Task requirements:
The required output is the exact run of lines below that opens at the line with "18: (157, 213, 4.38)" and closes at the line with "30: (131, 70, 4.36)".

=== Begin Enclosure ===

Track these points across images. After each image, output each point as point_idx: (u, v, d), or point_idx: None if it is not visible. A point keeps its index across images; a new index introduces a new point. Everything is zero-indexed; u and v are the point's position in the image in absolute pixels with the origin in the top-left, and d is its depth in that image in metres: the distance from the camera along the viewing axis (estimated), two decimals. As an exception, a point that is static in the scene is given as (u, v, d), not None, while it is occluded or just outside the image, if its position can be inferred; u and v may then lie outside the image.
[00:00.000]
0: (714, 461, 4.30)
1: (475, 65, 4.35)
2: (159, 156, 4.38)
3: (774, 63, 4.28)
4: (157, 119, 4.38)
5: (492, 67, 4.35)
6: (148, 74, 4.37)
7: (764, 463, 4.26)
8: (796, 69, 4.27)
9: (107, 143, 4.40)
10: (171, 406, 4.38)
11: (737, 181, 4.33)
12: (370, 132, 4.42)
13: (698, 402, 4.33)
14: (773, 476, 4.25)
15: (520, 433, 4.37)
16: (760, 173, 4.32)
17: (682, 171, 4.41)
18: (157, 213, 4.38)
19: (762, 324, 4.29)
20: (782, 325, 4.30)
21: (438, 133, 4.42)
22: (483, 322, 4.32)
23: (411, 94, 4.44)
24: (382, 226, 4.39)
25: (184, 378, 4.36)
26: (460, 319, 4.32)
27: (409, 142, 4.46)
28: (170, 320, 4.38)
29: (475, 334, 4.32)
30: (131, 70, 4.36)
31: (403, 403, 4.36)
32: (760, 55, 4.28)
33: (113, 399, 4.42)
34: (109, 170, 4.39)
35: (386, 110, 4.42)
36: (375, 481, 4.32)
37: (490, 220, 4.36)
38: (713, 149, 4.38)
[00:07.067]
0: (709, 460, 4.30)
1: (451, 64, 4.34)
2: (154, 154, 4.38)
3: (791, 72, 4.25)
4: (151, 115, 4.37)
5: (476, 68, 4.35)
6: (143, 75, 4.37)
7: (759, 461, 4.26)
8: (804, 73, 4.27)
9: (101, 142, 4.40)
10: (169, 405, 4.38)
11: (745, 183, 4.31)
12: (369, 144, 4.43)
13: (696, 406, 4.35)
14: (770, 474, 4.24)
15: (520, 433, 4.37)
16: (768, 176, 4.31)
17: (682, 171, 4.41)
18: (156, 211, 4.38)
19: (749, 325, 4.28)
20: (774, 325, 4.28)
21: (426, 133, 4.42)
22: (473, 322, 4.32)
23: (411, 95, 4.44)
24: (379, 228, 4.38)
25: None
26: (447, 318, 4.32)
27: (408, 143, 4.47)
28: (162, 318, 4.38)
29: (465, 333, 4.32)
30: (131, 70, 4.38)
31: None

=== End Enclosure ===

Result for this task:
18: (157, 213, 4.38)
19: (762, 324, 4.29)
20: (782, 325, 4.30)
21: (438, 133, 4.42)
22: (483, 322, 4.32)
23: (411, 94, 4.44)
24: (382, 226, 4.39)
25: (184, 378, 4.36)
26: (460, 319, 4.32)
27: (409, 142, 4.46)
28: (170, 320, 4.38)
29: (475, 334, 4.32)
30: (131, 70, 4.36)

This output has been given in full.